Jobs for Maintaining Aracne Indexes

The ARN-Index maintenance section allows configuring maintenance operations to be performed on one or several Denodo Aracne indexes. The operations that can be added are as follows (it is possible to add one or several):

  • CHECKURI. This action is used to detect and remove documents that are no longer available in the web. It allows specifying a query to be executed (Query parameter), the list of indexes on which the query will be executed (Indexes), the name of the field in the index that contains the URI (URI field) of the document, the primary key field name for the document in ARN-Index (Identifier field, by default with “identifier” value) and the threshold of times that the access to a URL may fail before proceeding to its deletion from the index (URI errors threshold). For each document obtained as a result of performing the query, the job checks whether its URL remains accessible and does not return any errors.

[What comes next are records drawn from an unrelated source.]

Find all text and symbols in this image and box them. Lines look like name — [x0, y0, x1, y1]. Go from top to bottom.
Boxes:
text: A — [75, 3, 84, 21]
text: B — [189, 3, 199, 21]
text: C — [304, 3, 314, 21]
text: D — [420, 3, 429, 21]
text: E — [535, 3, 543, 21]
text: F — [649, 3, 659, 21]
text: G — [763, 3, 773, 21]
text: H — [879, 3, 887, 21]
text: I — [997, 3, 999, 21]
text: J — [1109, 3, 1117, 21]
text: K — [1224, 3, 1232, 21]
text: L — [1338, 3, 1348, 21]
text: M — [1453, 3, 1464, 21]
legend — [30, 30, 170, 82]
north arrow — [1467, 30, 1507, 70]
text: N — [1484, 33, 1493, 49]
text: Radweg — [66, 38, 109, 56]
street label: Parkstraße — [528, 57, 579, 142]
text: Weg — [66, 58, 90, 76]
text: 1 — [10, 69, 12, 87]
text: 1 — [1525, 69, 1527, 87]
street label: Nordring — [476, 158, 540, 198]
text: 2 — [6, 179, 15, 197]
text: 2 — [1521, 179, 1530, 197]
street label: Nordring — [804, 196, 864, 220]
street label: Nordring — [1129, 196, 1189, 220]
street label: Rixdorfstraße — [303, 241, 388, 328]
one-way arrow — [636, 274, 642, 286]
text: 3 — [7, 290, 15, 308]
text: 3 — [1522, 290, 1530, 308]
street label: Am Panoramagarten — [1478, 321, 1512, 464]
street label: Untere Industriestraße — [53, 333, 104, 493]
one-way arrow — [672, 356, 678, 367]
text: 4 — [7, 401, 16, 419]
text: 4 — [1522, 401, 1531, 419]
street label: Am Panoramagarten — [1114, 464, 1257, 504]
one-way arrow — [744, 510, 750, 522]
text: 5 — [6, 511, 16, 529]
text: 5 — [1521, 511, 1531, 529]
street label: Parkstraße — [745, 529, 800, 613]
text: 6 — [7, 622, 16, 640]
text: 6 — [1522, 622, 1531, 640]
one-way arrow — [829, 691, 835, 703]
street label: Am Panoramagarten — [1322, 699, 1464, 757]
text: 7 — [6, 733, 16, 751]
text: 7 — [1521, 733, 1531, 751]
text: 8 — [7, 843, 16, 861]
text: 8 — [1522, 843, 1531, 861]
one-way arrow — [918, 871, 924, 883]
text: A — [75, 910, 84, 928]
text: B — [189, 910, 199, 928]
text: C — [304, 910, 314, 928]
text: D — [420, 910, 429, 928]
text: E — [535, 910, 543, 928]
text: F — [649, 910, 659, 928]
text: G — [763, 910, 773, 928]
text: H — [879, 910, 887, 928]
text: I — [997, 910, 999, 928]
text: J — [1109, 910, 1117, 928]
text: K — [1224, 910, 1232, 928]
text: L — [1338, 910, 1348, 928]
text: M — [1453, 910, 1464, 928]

If the number of consecutive times that a document returns an error exceeds the threshold configured by the administrator, the document is deleted from the index. In turn, if a document that previously returned an error is accessible in the following execution of the maintenance job, its error counter is again reset to 0.
  • DELETEDOCUMENTS. Allows a query to be specified (Query parameter) and one or several indexes on which to perform the query (Indexes parameter). The documents obtained as a result of performing the query will be deleted from the indexes.

Note

The query syntax for both actions is documented in the appendix Apache Lucene Search Syntax of the Aracne Administration Guide.